Page images and extracted text:
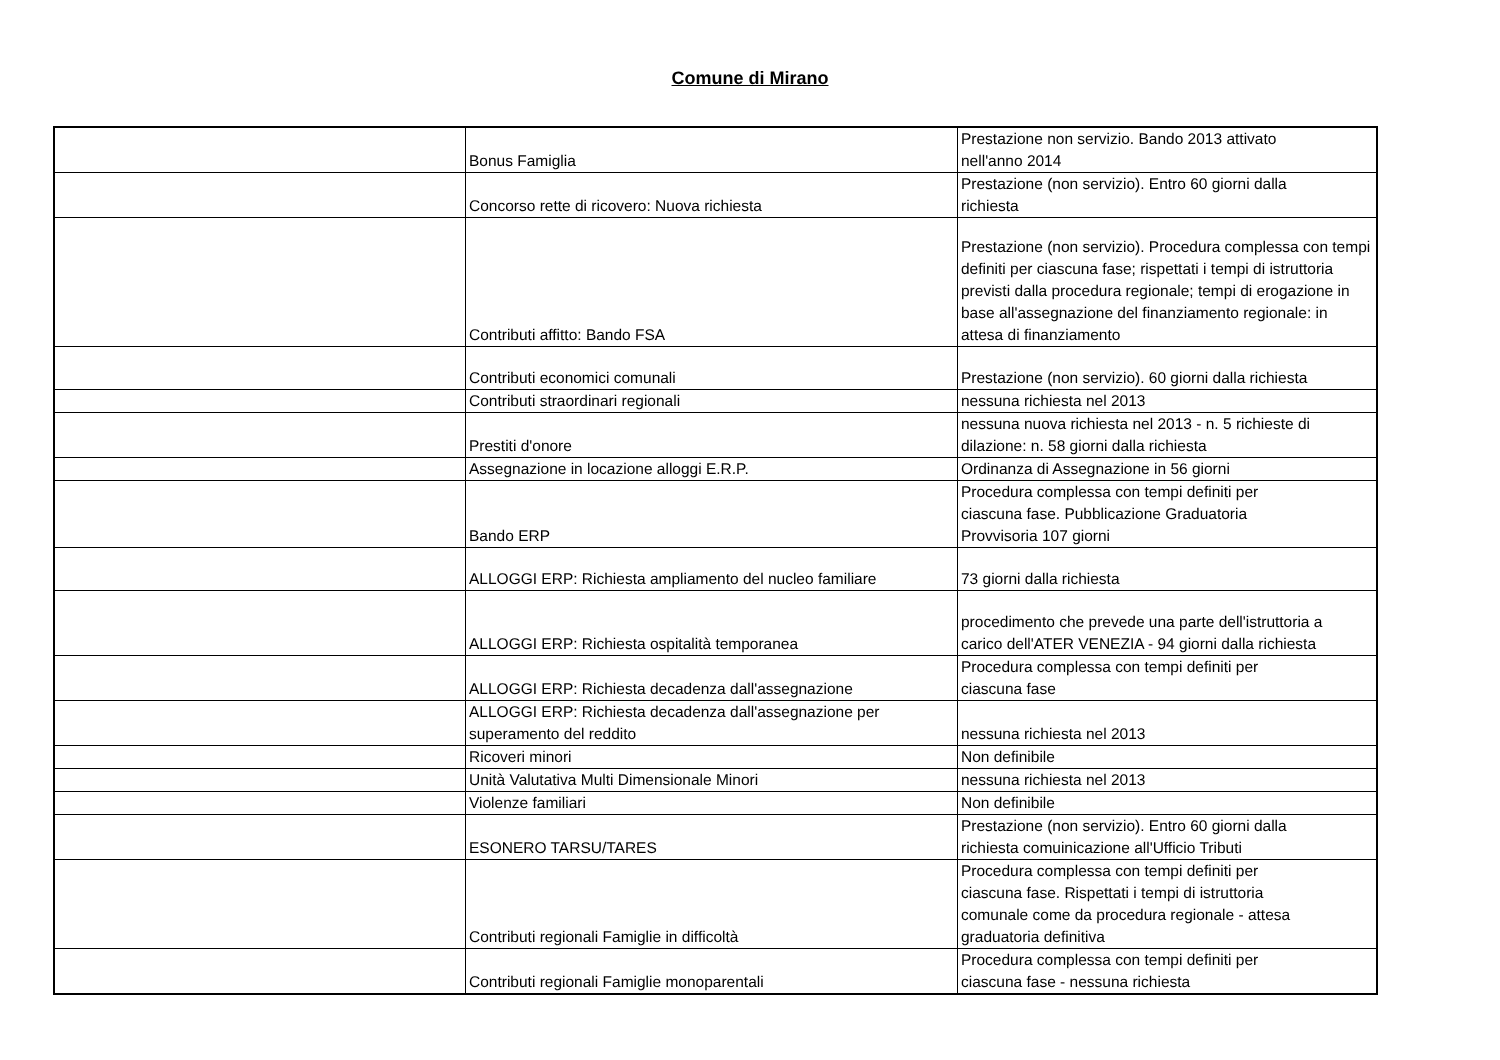Comune di Mirano
| | Bonus Famiglia | Prestazione non servizio. Bando 2013 attivato nell'anno 2014 |
| | Concorso rette di ricovero: Nuova richiesta | Prestazione (non servizio). Entro 60 giorni dalla richiesta |
| | Contributi affitto: Bando FSA | Prestazione (non servizio). Procedura complessa con tempi definiti per ciascuna fase; rispettati i tempi di istruttoria previsti dalla procedura regionale; tempi di erogazione in base all'assegnazione del finanziamento regionale: in attesa di finanziamento |
| | Contributi economici comunali | Prestazione (non servizio). 60 giorni dalla richiesta |
| | Contributi straordinari regionali | nessuna richiesta nel 2013 |
| | Prestiti d'onore | nessuna nuova richiesta nel 2013 - n. 5 richieste di dilazione: n. 58 giorni dalla richiesta |
| | Assegnazione in locazione alloggi E.R.P. | Ordinanza di Assegnazione in 56 giorni |
| | Bando ERP | Procedura complessa con tempi definiti per ciascuna fase. Pubblicazione Graduatoria Provvisoria 107 giorni |
| | ALLOGGI ERP: Richiesta ampliamento del nucleo familiare | 73 giorni dalla richiesta |
| | ALLOGGI ERP: Richiesta ospitalità temporanea | procedimento che prevede una parte dell'istruttoria a carico dell'ATER VENEZIA - 94 giorni dalla richiesta |
| | ALLOGGI ERP: Richiesta decadenza dall'assegnazione | Procedura complessa con tempi definiti per ciascuna fase |
| | ALLOGGI ERP: Richiesta decadenza dall'assegnazione per superamento del reddito | nessuna richiesta nel 2013 |
| | Ricoveri minori | Non definibile |
| | Unità Valutativa Multi Dimensionale Minori | nessuna richiesta nel 2013 |
| | Violenze familiari | Non definibile |
| | ESONERO TARSU/TARES | Prestazione (non servizio). Entro 60 giorni dalla richiesta comuinicazione all'Ufficio Tributi |
| | Contributi regionali Famiglie in difficoltà | Procedura complessa con tempi definiti per ciascuna fase. Rispettati i tempi di istruttoria comunale come da procedura regionale - attesa graduatoria definitiva |
| | Contributi regionali Famiglie monoparentali | Procedura complessa con tempi definiti per ciascuna fase - nessuna richiesta |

Work request: Include both ends. Return the line holding "minori | Non definibile |" and all lines after it in the records above, exactly as written.

Response below:
| | Ricoveri minori | Non definibile |
| | Unità Valutativa Multi Dimensionale Minori | nessuna richiesta nel 2013 |
| | Violenze familiari | Non definibile |
| | ESONERO TARSU/TARES | Prestazione (non servizio). Entro 60 giorni dalla richiesta comuinicazione all'Ufficio Tributi |
| | Contributi regionali Famiglie in difficoltà | Procedura complessa con tempi definiti per ciascuna fase. Rispettati i tempi di istruttoria comunale come da procedura regionale - attesa graduatoria definitiva |
| | Contributi regionali Famiglie monoparentali | Procedura complessa con tempi definiti per ciascuna fase - nessuna richiesta |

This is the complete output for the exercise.